Ear infections and Speech-Language Development: A Mother’s Perspective

child-ear-infectionFormal research studies have been unable to demonstrate a consistent link between otitis media with effusion, OME, and speech and/or language difficulties.  Many speech-language pathologists feel as though they have seen and heard many compelling cases which reinforce the hypothesis that chronic and recurrent OME affects speech and language development.

    I have seen evidence supporting the link between chronic OME and speech and language development in my own children.  Cameron and Spencer are identical twin boys born in April 1992.  They survived their first winter without ear infections and were developing early language skills on target.  The next winter both boys had recurrent ear infections affecting one (unilateral) or both (bilateral) ears.  The doctor prescribed various medications to treat active infections and to prevent further episodes (prophylaxis).  By the spring of 1994, Cameron and Spencer were using grossly age-appropriate language but their speech was very difficult for anyone but mom or dad to decipher.  By summer, the ear infections and fluid were gone and the boys demonstrated a language explosion with growth in both vocabulary and sentence length.  Yet, their speech remained mostly unintelligible.

    Ear infections resurfaced early the next fall, yet, the doctor was reluctant to recommend pressure equalizations (PE) tubes because the fluid was unilateral and there were no concerns about language development.  The boys were still young enough that articulation need not be an issue of great concern.  Again, we spent the fall, winter, and spring on medications for treatment and prophylaxis.  This winter there were concerns about speech intelligibility.  Family, friends, and the children's teachers and other speech-language pathologists experessed an interest in having formal articulation evaluations for both boys.  
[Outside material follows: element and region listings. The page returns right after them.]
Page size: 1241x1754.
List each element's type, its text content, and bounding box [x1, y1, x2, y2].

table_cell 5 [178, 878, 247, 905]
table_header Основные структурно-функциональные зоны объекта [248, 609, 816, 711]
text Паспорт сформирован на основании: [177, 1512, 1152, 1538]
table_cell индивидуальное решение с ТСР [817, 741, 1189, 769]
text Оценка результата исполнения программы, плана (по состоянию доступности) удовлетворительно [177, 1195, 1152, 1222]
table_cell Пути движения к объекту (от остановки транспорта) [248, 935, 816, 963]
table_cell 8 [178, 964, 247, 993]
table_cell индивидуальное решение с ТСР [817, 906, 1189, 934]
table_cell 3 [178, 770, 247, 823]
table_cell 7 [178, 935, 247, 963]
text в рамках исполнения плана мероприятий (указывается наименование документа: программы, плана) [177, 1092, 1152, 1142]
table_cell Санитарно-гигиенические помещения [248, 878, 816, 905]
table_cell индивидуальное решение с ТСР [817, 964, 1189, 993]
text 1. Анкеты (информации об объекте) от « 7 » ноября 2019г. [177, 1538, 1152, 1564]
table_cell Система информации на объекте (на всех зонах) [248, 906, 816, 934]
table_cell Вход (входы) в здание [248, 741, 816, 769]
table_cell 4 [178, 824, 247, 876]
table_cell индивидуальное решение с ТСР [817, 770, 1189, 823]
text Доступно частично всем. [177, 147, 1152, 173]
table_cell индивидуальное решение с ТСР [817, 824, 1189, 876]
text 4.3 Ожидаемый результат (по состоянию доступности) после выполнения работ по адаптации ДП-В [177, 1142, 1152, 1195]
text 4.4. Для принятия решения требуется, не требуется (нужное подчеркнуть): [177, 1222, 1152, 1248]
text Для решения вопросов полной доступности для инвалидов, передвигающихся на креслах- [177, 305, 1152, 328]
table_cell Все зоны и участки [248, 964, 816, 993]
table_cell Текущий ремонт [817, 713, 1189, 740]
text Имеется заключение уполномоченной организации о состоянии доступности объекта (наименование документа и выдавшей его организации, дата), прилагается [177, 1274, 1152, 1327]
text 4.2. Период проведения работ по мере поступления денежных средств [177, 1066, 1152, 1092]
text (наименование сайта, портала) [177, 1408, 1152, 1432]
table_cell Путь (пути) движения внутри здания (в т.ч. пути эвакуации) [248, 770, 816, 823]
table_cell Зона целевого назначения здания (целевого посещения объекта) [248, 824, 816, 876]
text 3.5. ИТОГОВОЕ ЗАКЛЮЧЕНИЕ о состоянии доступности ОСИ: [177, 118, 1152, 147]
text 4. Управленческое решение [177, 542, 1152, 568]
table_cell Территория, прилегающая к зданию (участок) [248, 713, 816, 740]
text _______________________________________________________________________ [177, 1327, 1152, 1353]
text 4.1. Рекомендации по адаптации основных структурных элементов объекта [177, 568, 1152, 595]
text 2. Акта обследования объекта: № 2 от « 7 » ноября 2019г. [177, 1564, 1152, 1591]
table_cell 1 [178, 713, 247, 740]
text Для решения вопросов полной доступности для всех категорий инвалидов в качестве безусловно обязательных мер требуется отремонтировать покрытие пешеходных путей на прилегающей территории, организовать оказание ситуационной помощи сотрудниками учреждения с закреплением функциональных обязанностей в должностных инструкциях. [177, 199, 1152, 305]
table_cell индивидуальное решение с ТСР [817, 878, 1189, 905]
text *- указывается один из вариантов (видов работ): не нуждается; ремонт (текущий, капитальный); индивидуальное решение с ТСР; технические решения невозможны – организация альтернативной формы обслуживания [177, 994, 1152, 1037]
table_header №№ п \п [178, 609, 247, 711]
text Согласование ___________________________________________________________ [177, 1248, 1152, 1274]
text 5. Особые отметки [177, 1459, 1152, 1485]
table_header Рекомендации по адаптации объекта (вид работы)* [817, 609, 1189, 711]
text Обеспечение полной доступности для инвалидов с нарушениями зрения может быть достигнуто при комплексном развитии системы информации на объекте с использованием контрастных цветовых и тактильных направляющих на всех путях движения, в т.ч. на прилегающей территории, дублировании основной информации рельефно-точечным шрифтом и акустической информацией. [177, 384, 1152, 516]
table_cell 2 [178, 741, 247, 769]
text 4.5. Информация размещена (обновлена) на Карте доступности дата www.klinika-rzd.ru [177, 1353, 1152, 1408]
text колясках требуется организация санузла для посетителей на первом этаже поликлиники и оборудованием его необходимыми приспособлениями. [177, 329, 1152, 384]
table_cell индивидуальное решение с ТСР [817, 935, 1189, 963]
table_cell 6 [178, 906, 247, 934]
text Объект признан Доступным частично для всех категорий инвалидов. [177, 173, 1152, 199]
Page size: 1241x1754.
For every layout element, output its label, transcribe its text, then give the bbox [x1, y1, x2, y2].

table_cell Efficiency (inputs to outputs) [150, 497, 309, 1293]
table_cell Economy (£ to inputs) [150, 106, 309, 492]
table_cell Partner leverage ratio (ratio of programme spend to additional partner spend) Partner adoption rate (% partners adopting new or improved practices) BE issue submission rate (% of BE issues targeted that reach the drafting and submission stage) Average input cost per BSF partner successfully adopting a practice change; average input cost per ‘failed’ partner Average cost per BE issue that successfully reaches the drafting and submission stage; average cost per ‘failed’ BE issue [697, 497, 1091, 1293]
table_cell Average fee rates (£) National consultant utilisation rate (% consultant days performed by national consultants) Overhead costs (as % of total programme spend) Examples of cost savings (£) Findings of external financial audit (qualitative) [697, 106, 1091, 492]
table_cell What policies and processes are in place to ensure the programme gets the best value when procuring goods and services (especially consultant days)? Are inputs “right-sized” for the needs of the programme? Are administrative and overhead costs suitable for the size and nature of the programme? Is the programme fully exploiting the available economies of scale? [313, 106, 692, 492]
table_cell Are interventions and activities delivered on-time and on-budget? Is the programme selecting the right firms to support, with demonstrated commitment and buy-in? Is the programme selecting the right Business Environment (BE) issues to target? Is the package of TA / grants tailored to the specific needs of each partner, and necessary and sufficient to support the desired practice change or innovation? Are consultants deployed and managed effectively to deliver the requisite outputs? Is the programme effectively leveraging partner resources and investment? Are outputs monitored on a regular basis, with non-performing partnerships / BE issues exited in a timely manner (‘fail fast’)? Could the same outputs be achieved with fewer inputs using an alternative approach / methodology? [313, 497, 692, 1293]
    At the time of the evaluation at 34 months of age, both boys had fluid in one ear, yet hearing levels were at or below 10dB across four frequencies in both ears.  The evaluating speech-language pathologist indicated difficulty interpreting conversational speech yet she recommended waiting six (6) months before persuing formal speech therapy.  In the interim, I instituted a speech therapy "on-the-fly" program at home which resulted in Cameron and Spencer improving their production of s-blends with some improvement in overall intelligibility.  Their speech was still difficult to decipher when the topic was unknown.

    Again in the late spring, both boys had a decrease in middle ear fluid and were able to ward off ear infections without nightly medication.  This year, the articulation gains were noticeable.  First, family and close frientds stopped questioning the children's speech; then strangers were able to follow a conversation with these very social boys.  The articulation improvements were especially noticeable in their production of multisyllabic words and the prosodic elements of speech.

    Even after the ear infections were gone, the boys had residual articulation issues which required speech therapy.  After viewing these changes first hand, I am convinced that the dramatic improvements in speech and language skills of these two children did not coincidentally occur when their ear infections subsided, but were directly related to their OME histories.  Too bad many insurance companies don't interpret it as I do.